- WHAT YOU ARE ASKED TO DO -
Rewrite these lines with every "series" changed to "data series" and nothing else altered, leaving out the pictures.

- SUPPLIED DATA -
╔══

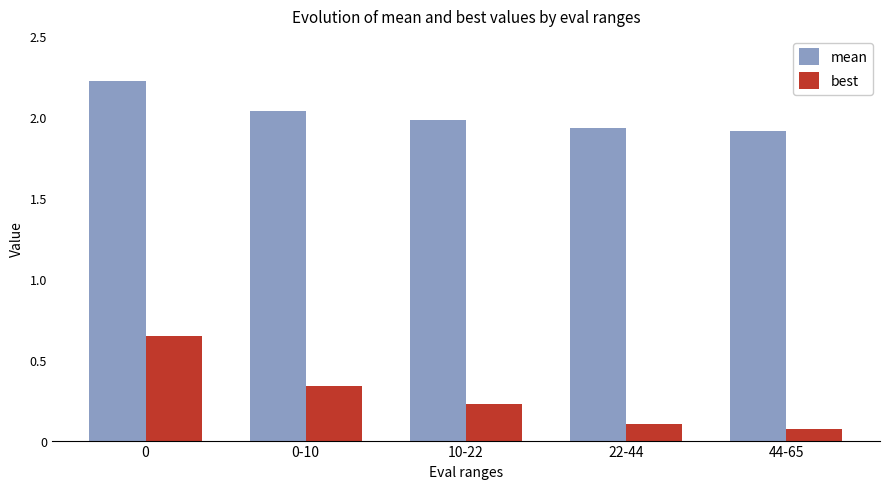

Is it true that mean equals 1.9 at 22-44?

True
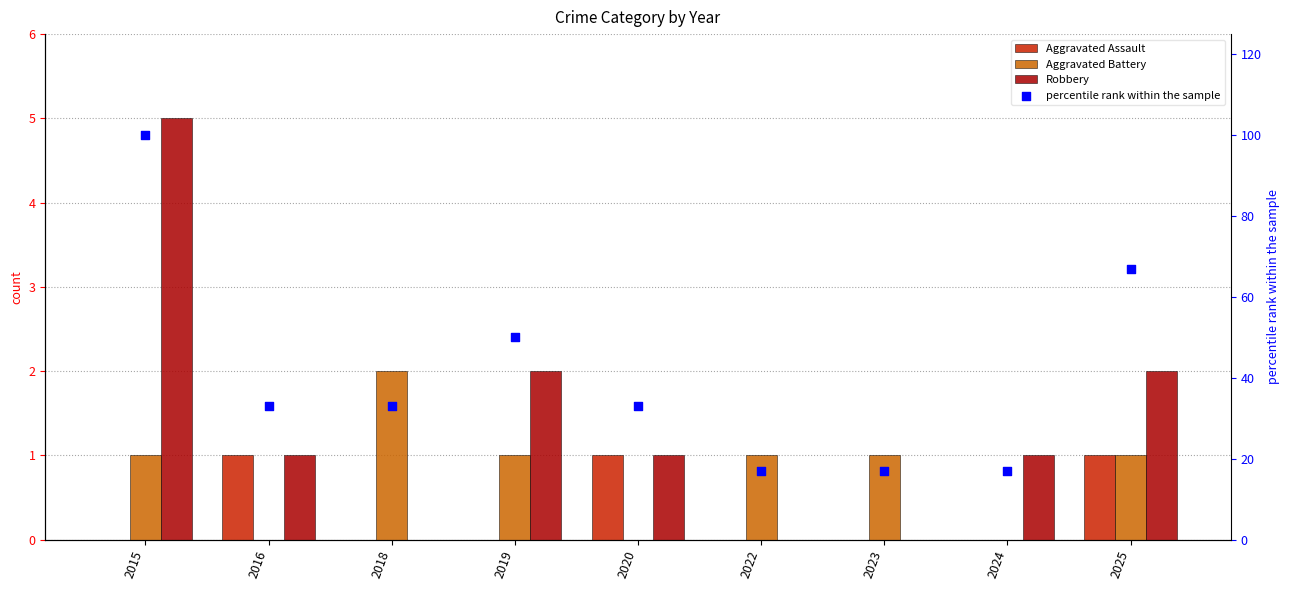

Which series contains the lowest Y value?

Aggravated Assault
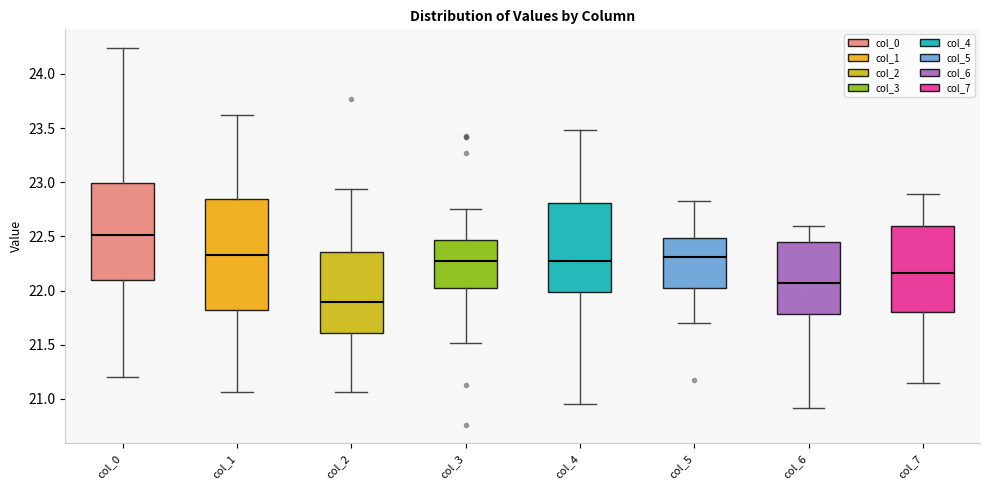

Reading left to right, transcribe this box plot: for each box, give where its median line is, the range the box spans, and where its two whiskers end, as read against the y-axis. The values are not printed on the chart, so give them approximately, as read against the axis.

col_0: median 22.50, box 22.10 to 23.00, whiskers 21.20 to 24.25
col_1: median 22.35, box 21.80 to 22.85, whiskers 21.05 to 23.60
col_2: median 21.90, box 21.60 to 22.35, whiskers 21.05 to 22.95
col_3: median 22.25, box 22.00 to 22.45, whiskers 21.50 to 22.75
col_4: median 22.25, box 22.00 to 22.80, whiskers 20.95 to 23.50
col_5: median 22.30, box 22.05 to 22.50, whiskers 21.70 to 22.85
col_6: median 22.05, box 21.80 to 22.45, whiskers 20.90 to 22.60
col_7: median 22.15, box 21.80 to 22.60, whiskers 21.15 to 22.90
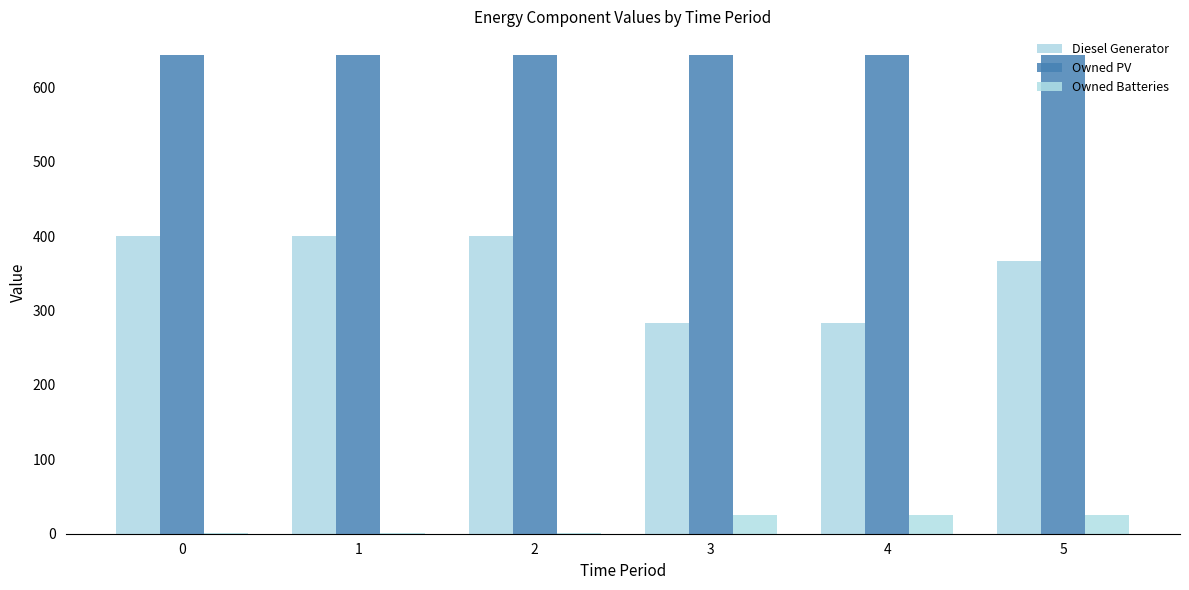

Is it true that Owned PV equals 289 at 4?

False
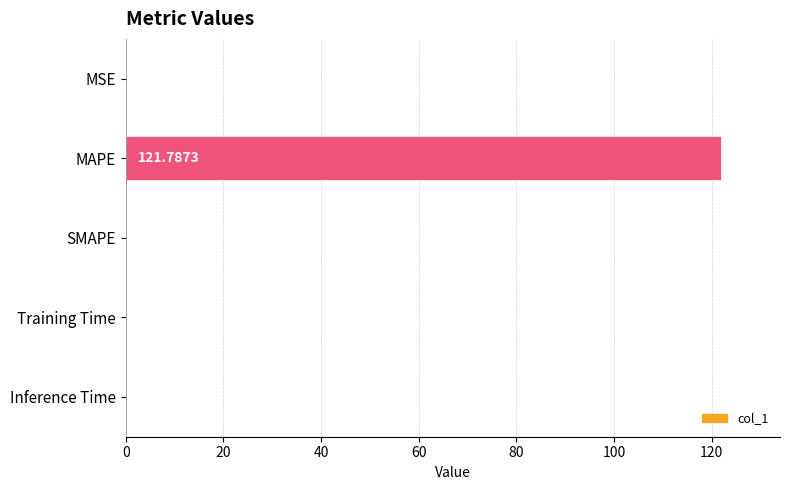

Between Inference Time and Training Time, which is larger?

Training Time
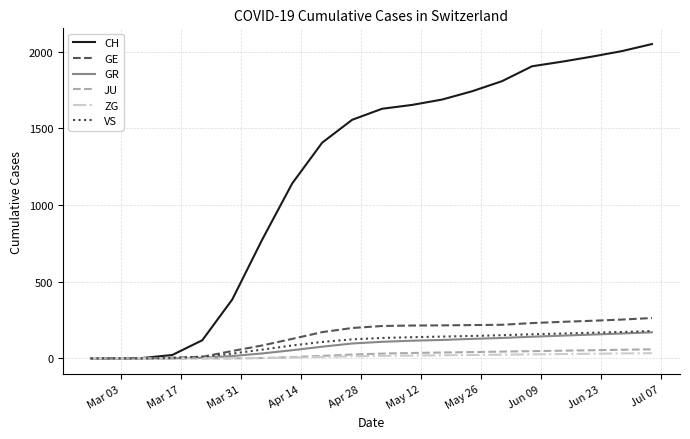

Which series has the largest total across all categories?

CH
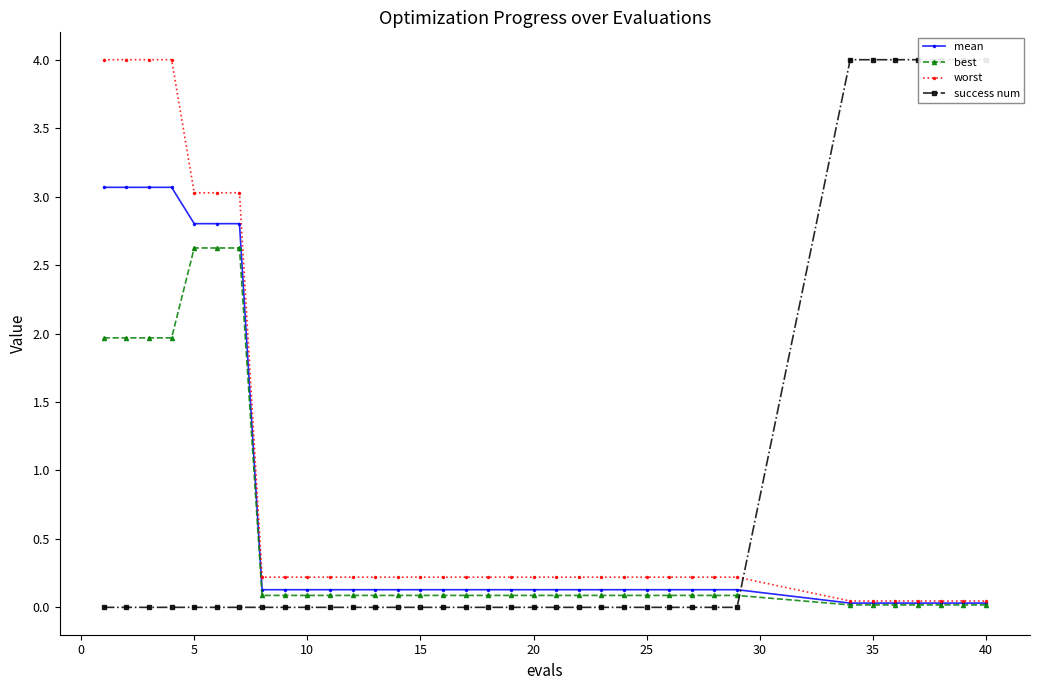

What is the highest value of the mean series?

3.1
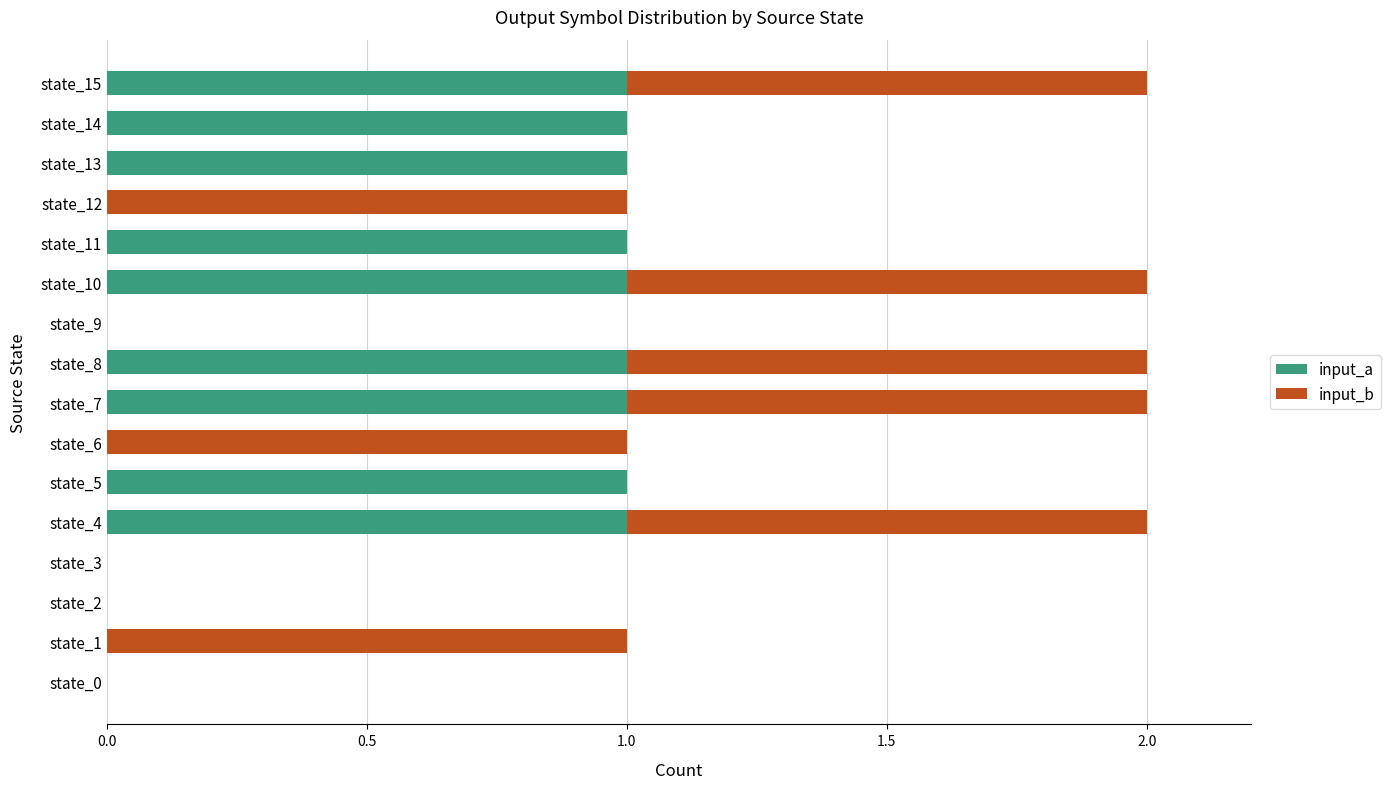

The value of input_a at state_2 is -1. True or false?

False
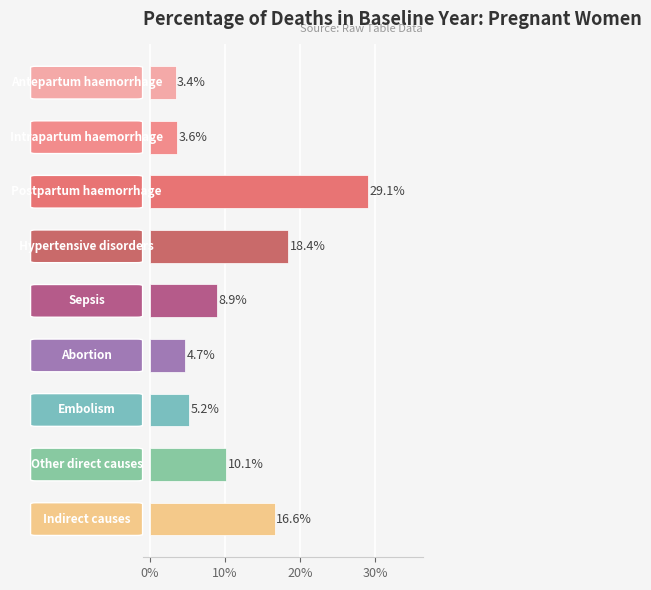

Does the chart contain any negative values?

No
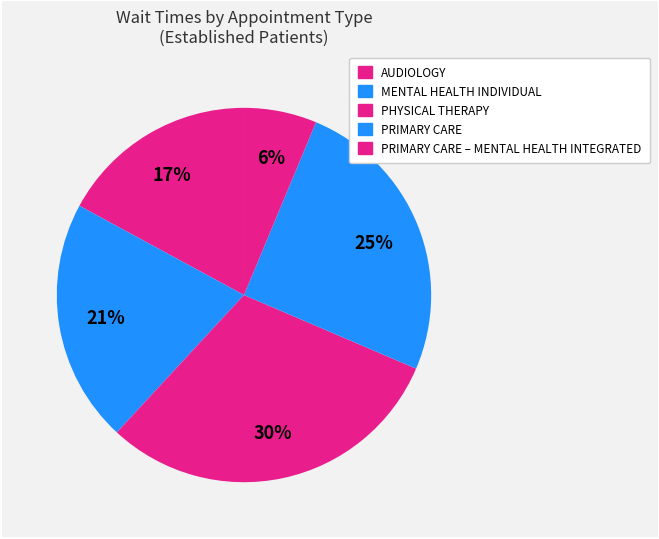

How many segments does this pie chart have?

5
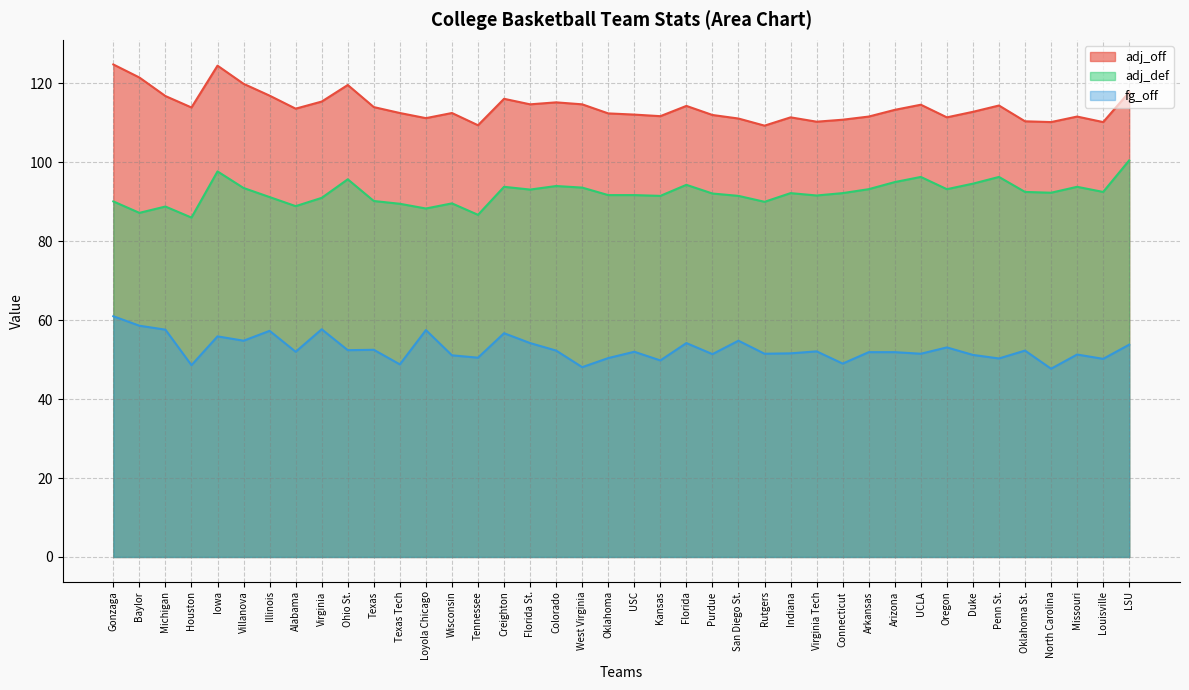

Which series has the widest spread of values?

adj_off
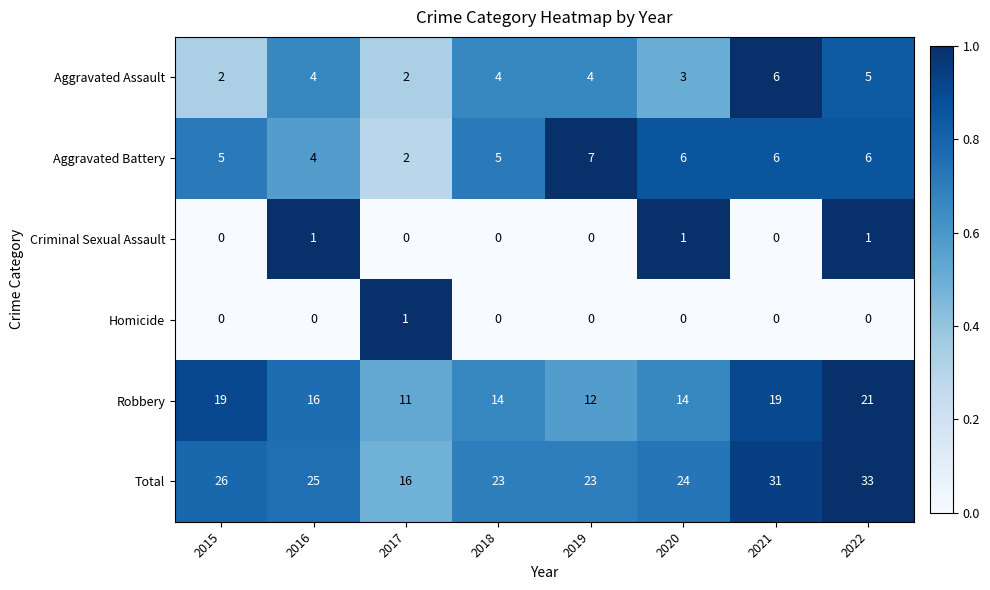

How many series are shown in this chart?

6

╚══

- RESULT FOR THIS EXERCISE -
Is it true that mean equals 1.9 at 22-44?

True

Which data series contains the lowest Y value?

Aggravated Assault

Reading left to right, transcribe this box plot: for each box, give where its median line is, the range the box spans, and where its two whiskers end, as read against the y-axis. The values are not printed on the chart, so give them approximately, as read against the axis.

col_0: median 22.50, box 22.10 to 23.00, whiskers 21.20 to 24.25
col_1: median 22.35, box 21.80 to 22.85, whiskers 21.05 to 23.60
col_2: median 21.90, box 21.60 to 22.35, whiskers 21.05 to 22.95
col_3: median 22.25, box 22.00 to 22.45, whiskers 21.50 to 22.75
col_4: median 22.25, box 22.00 to 22.80, whiskers 20.95 to 23.50
col_5: median 22.30, box 22.05 to 22.50, whiskers 21.70 to 22.85
col_6: median 22.05, box 21.80 to 22.45, whiskers 20.90 to 22.60
col_7: median 22.15, box 21.80 to 22.60, whiskers 21.15 to 22.90

Is it true that Owned PV equals 289 at 4?

False

Between Inference Time and Training Time, which is larger?

Training Time

Which data series has the largest total across all categories?

CH

What is the highest value of the mean data series?

3.1

The value of input_a at state_2 is -1. True or false?

False

Does the chart contain any negative values?

No

How many segments does this pie chart have?

5

Which data series has the widest spread of values?

adj_off

How many data series are shown in this chart?

6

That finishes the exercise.